A faithful transcription of all the data, images excluded, is the required answer.

Items from a data source:
══════

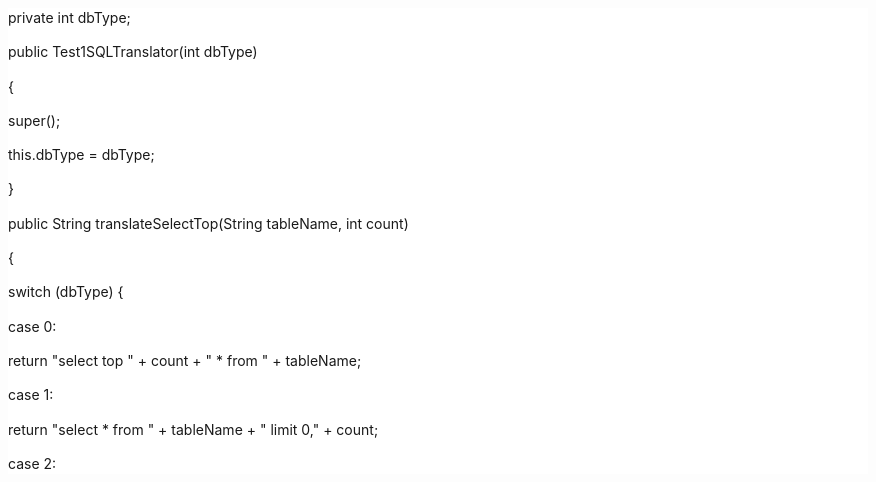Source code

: 


private int dbType;





public Test1SQLTranslator(int dbType)





{





super();





this.dbType = dbType;





}





public String translateSelectTop(String tableName, int count)





{





switch (dbType) {





case 0:





return "select top " + count + " * from " + tableName;





case 1:





return "select * from " + tableName + " limit 0," + count;





case 2:
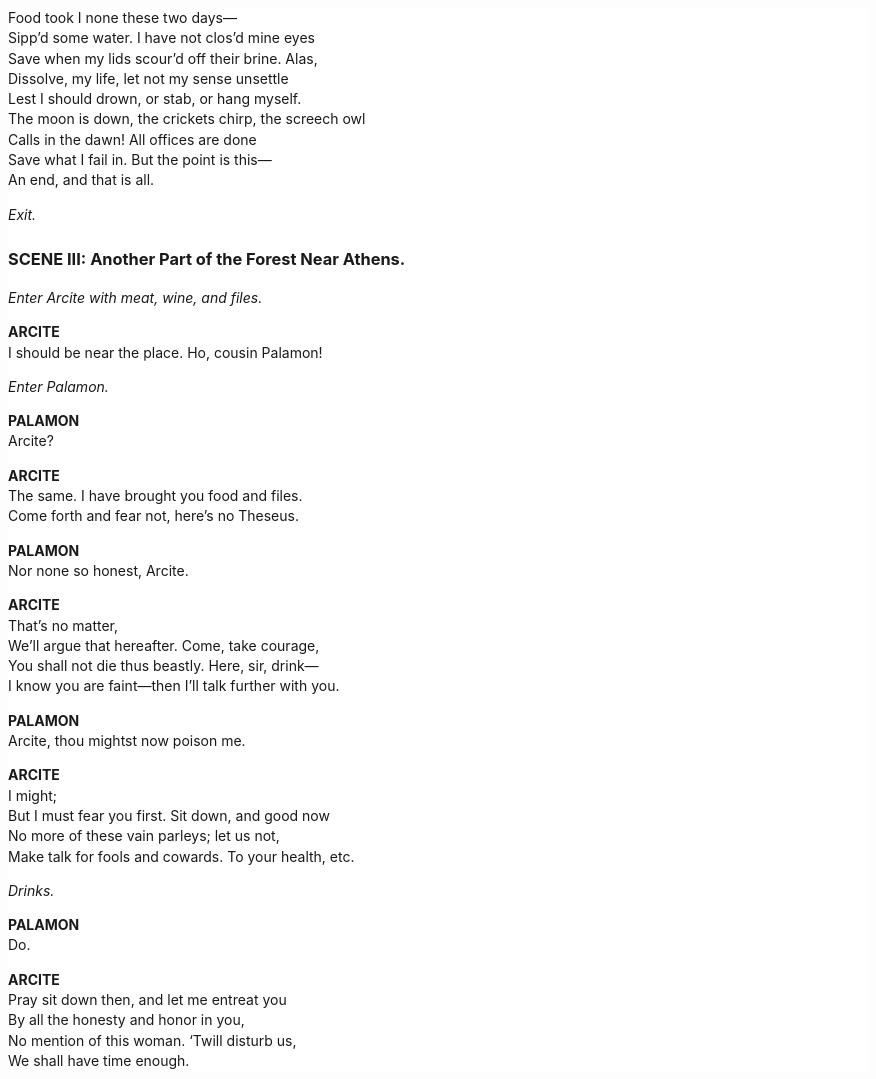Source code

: Food took I none these two days—  
Sipp’d some water. I have not clos’d mine eyes  
Save when my lids scour’d off their brine. Alas,  
Dissolve, my life, let not my sense unsettle  
Lest I should drown, or stab, or hang myself.  
The moon is down, the crickets chirp, the screech owl  
Calls in the dawn! All offices are done  
Save what I fail in. But the point is this—  
An end, and that is all.

*Exit.*

### SCENE III: Another Part of the Forest Near Athens.

*Enter Arcite with meat, wine, and files.*

**ARCITE**  
I should be near the place. Ho, cousin Palamon!

*Enter Palamon.*

**PALAMON**  
Arcite?

**ARCITE**  
The same. I have brought you food and files.  
Come forth and fear not, here’s no Theseus.

**PALAMON**  
Nor none so honest, Arcite.

**ARCITE**  
That’s no matter,  
We’ll argue that hereafter. Come, take courage,  
You shall not die thus beastly. Here, sir, drink—  
I know you are faint—then I’ll talk further with you.

**PALAMON**  
Arcite, thou mightst now poison me.

**ARCITE**  
I might;  
But I must fear you first. Sit down, and good now  
No more of these vain parleys; let us not,  
Make talk for fools and cowards. To your health, etc.

*Drinks.*

**PALAMON**  
Do.

**ARCITE**  
Pray sit down then, and let me entreat you  
By all the honesty and honor in you,  
No mention of this woman. ‘Twill disturb us,  
We shall have time enough.
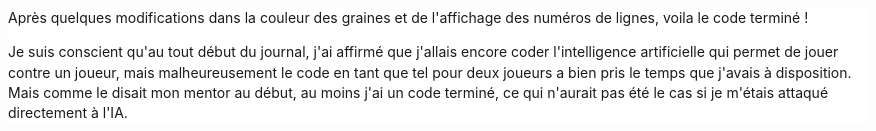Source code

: Après quelques modifications dans la couleur des graines et de l'affichage des numéros de lignes, voila le code terminé ! 

Je suis conscient qu'au tout début du journal, j'ai affirmé que j'allais encore coder l'intelligence artificielle qui permet de jouer contre un joueur, mais malheureusement le code en tant que tel pour deux joueurs a bien pris le temps que j'avais à disposition. Mais comme le disait mon mentor au début, au moins j'ai un code terminé, ce qui n'aurait pas été le cas si je m'étais attaqué directement à l'IA.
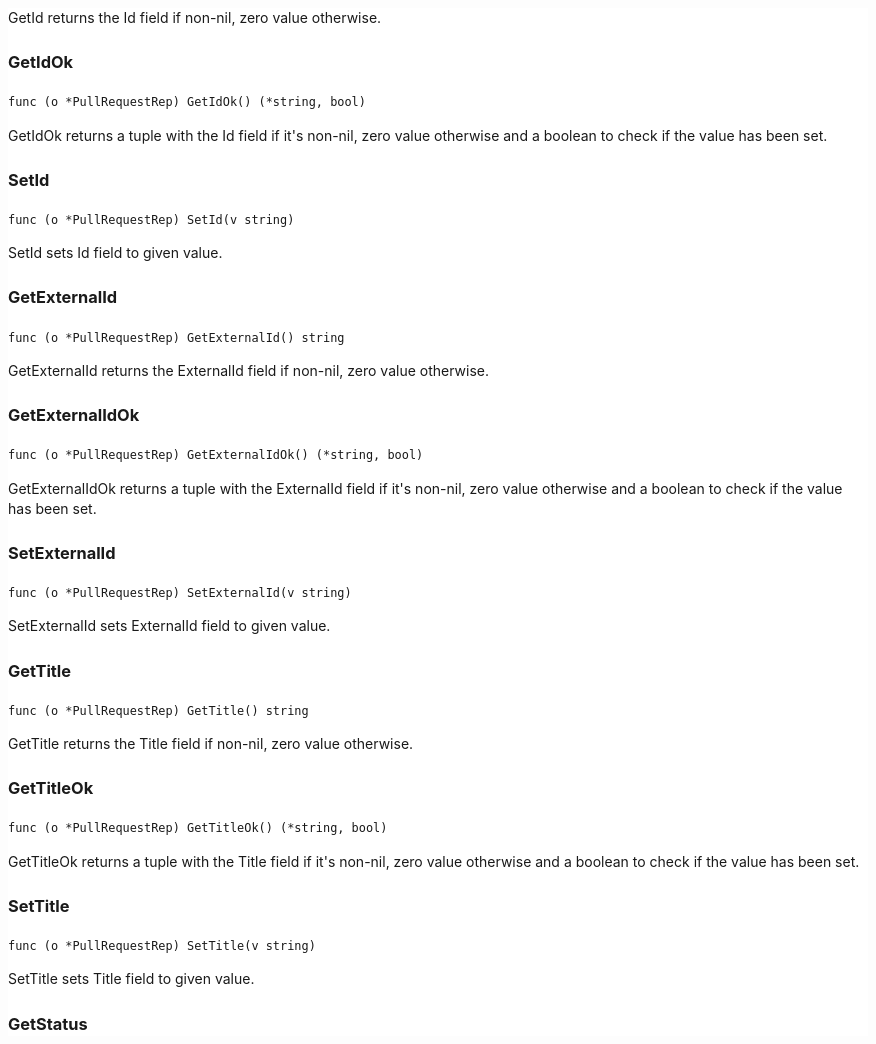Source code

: GetId returns the Id field if non-nil, zero value otherwise.

### GetIdOk

`func (o *PullRequestRep) GetIdOk() (*string, bool)`

GetIdOk returns a tuple with the Id field if it's non-nil, zero value otherwise
and a boolean to check if the value has been set.

### SetId

`func (o *PullRequestRep) SetId(v string)`

SetId sets Id field to given value.


### GetExternalId

`func (o *PullRequestRep) GetExternalId() string`

GetExternalId returns the ExternalId field if non-nil, zero value otherwise.

### GetExternalIdOk

`func (o *PullRequestRep) GetExternalIdOk() (*string, bool)`

GetExternalIdOk returns a tuple with the ExternalId field if it's non-nil, zero value otherwise
and a boolean to check if the value has been set.

### SetExternalId

`func (o *PullRequestRep) SetExternalId(v string)`

SetExternalId sets ExternalId field to given value.


### GetTitle

`func (o *PullRequestRep) GetTitle() string`

GetTitle returns the Title field if non-nil, zero value otherwise.

### GetTitleOk

`func (o *PullRequestRep) GetTitleOk() (*string, bool)`

GetTitleOk returns a tuple with the Title field if it's non-nil, zero value otherwise
and a boolean to check if the value has been set.

### SetTitle

`func (o *PullRequestRep) SetTitle(v string)`

SetTitle sets Title field to given value.


### GetStatus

══════

Reply to the task:
Source code

: 


private int dbType;





public Test1SQLTranslator(int dbType)





{





super();





this.dbType = dbType;





}





public String translateSelectTop(String tableName, int count)





{





switch (dbType) {





case 0:





return "select top " + count + " * from " + tableName;





case 1:





return "select * from " + tableName + " limit 0," + count;





case 2:
Source code

: Food took I none these two days—  
Sipp’d some water. I have not clos’d mine eyes  
Save when my lids scour’d off their brine. Alas,  
Dissolve, my life, let not my sense unsettle  
Lest I should drown, or stab, or hang myself.  
The moon is down, the crickets chirp, the screech owl  
Calls in the dawn! All offices are done  
Save what I fail in. But the point is this—  
An end, and that is all.

*Exit.*

### SCENE III: Another Part of the Forest Near Athens.

*Enter Arcite with meat, wine, and files.*

**ARCITE**  
I should be near the place. Ho, cousin Palamon!

*Enter Palamon.*

**PALAMON**  
Arcite?

**ARCITE**  
The same. I have brought you food and files.  
Come forth and fear not, here’s no Theseus.

**PALAMON**  
Nor none so honest, Arcite.

**ARCITE**  
That’s no matter,  
We’ll argue that hereafter. Come, take courage,  
You shall not die thus beastly. Here, sir, drink—  
I know you are faint—then I’ll talk further with you.

**PALAMON**  
Arcite, thou mightst now poison me.

**ARCITE**  
I might;  
But I must fear you first. Sit down, and good now  
No more of these vain parleys; let us not,  
Make talk for fools and cowards. To your health, etc.

*Drinks.*

**PALAMON**  
Do.

**ARCITE**  
Pray sit down then, and let me entreat you  
By all the honesty and honor in you,  
No mention of this woman. ‘Twill disturb us,  
We shall have time enough.
Source code

: Après quelques modifications dans la couleur des graines et de l'affichage des numéros de lignes, voila le code terminé ! 

Je suis conscient qu'au tout début du journal, j'ai affirmé que j'allais encore coder l'intelligence artificielle qui permet de jouer contre un joueur, mais malheureusement le code en tant que tel pour deux joueurs a bien pris le temps que j'avais à disposition. Mais comme le disait mon mentor au début, au moins j'ai un code terminé, ce qui n'aurait pas été le cas si je m'étais attaqué directement à l'IA.
Source code

: GetId returns the Id field if non-nil, zero value otherwise.

### GetIdOk

`func (o *PullRequestRep) GetIdOk() (*string, bool)`

GetIdOk returns a tuple with the Id field if it's non-nil, zero value otherwise
and a boolean to check if the value has been set.

### SetId

`func (o *PullRequestRep) SetId(v string)`

SetId sets Id field to given value.


### GetExternalId

`func (o *PullRequestRep) GetExternalId() string`

GetExternalId returns the ExternalId field if non-nil, zero value otherwise.

### GetExternalIdOk

`func (o *PullRequestRep) GetExternalIdOk() (*string, bool)`

GetExternalIdOk returns a tuple with the ExternalId field if it's non-nil, zero value otherwise
and a boolean to check if the value has been set.

### SetExternalId

`func (o *PullRequestRep) SetExternalId(v string)`

SetExternalId sets ExternalId field to given value.


### GetTitle

`func (o *PullRequestRep) GetTitle() string`

GetTitle returns the Title field if non-nil, zero value otherwise.

### GetTitleOk

`func (o *PullRequestRep) GetTitleOk() (*string, bool)`

GetTitleOk returns a tuple with the Title field if it's non-nil, zero value otherwise
and a boolean to check if the value has been set.

### SetTitle

`func (o *PullRequestRep) SetTitle(v string)`

SetTitle sets Title field to given value.


### GetStatus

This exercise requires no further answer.